= Exercise tasks =
A: Decide whether each statement agrees with the news article on West Bank annexation, answering yes or no and quoting the deciding words: (i) the Trump plan lets Israel annex 30% of the West Bank; (ii) Friedman headed back to Israel with a final decision; (iii) the coalition agreement allows a sovereignty vote starting on June 1.
B: List every person the news article on West Bank annexation says David Friedman was in DC to meet, giving each one's role as stated there.

United States President Donald Trump’s senior advisor Kellyanne Conway told journalists on Wednesday that Trump is preparing a big announcement pertaining to Israel applying sovereignty to parts of the West Bank, in accordance with his administration’s “Deal of the Century.”
According to the Trump plan, Jerusalem will be permitted to legally annex 30% of the West Bank to Israel while relinquishing claims to the rest of Israel’s central mountain region to facilitate the creation of a demilitarized Palestinian state within four years.
US and Israeli officials are reportedly still working to finalize the map intended to determine final borders.
“There are conversations being had in the White House on the matter of annexation,” Conway said. “Obviously the president will have an announcement. He’s talked about this in the past and I’ll leave it to him to give you a big announcement.”
Conway’s statements to the press came as US Ambassador to Israel David Friedman was in DC to meet with Secretary of State Michael Pompeo, Trump’s special adviser and son-in-law Jared Kushner, and special representative for international negotiations Avi Berkowitz.
The meetings were intended to determine the parameters of support the administration will give to Israel’s sovereignty moves but Friedman is reportedly already traveling back to Israel without a final decision.
According to the coalition agreement reached between Prime Minister Binyamin Netanyahu’s Likud party and Benny Gantz’s Blue & White faction in April, US approval is actually required in order for Netanyahu to move forward with annexation. The agreement, brokered with help from the Trump team after three national elections in one year, stipulates that the prime minister can bring sovereignty to a vote starting on July 1 only on condition he does so with Washington’s approval.
Israeli Minister of Higher Education Z’ev Elkin (Likud) actually stated this publicly during an interview with KAN Radio Wednesday morning, disclosing that Jerusalem will need to obtain US approval in order to apply Israeli sovereignty to any portions of Samaria, Judea or the Jordan Valley.
“According to the coalition agreement, we can advance sovereignty on condition that we have the approval of the United States,” he acknowledged.

= Extracted records =
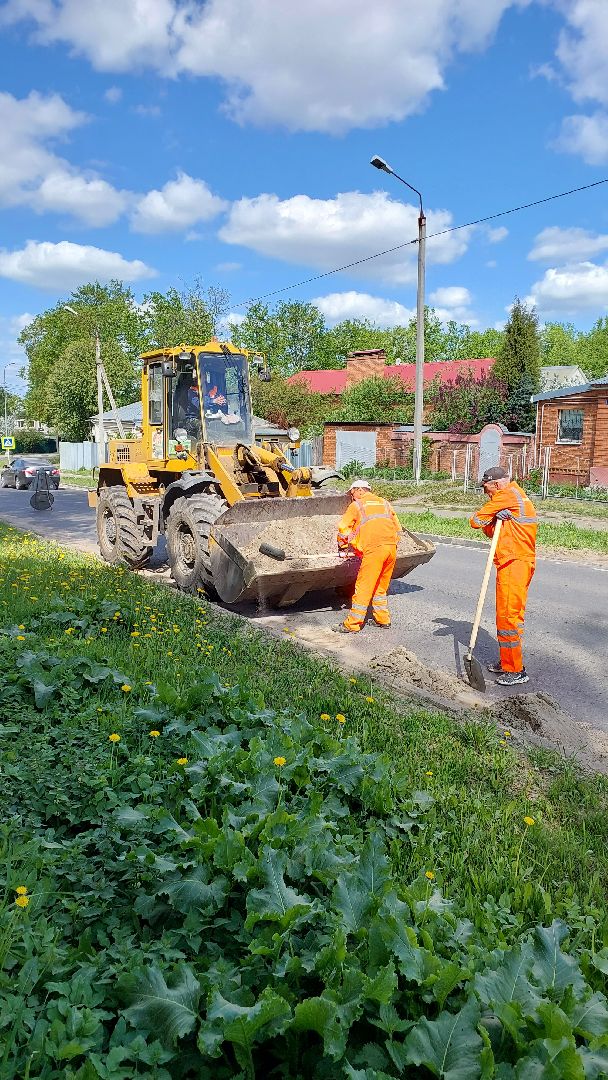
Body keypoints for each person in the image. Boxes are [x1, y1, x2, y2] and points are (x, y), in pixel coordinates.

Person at [470, 466, 538, 686]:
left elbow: (475, 521)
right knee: (512, 617)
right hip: (518, 561)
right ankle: (508, 660)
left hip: (514, 563)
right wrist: (494, 520)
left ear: (497, 484)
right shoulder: (516, 495)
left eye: (486, 488)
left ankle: (516, 670)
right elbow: (491, 529)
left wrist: (488, 517)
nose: (486, 493)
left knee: (508, 618)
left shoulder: (506, 495)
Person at [332, 479, 402, 633]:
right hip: (391, 549)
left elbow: (343, 528)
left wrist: (344, 548)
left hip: (374, 550)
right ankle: (383, 620)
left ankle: (352, 624)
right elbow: (398, 528)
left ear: (359, 490)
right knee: (380, 587)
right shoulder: (384, 503)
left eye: (352, 493)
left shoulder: (356, 505)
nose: (352, 496)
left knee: (363, 587)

= Answers to the tasks =
A:
(i) Yes: "Jerusalem will be permitted to legally annex 30% of the West Bank to Israel"
(ii) No: "Friedman is reportedly already traveling back to Israel without a final decision"
(iii) No: "the prime minister can bring sovereignty to a vote starting on July 1"

B:
Michael Pompeo, Secretary of State
Jared Kushner, Trump's special adviser and son-in-law
Avi Berkowitz, special representative for international negotiations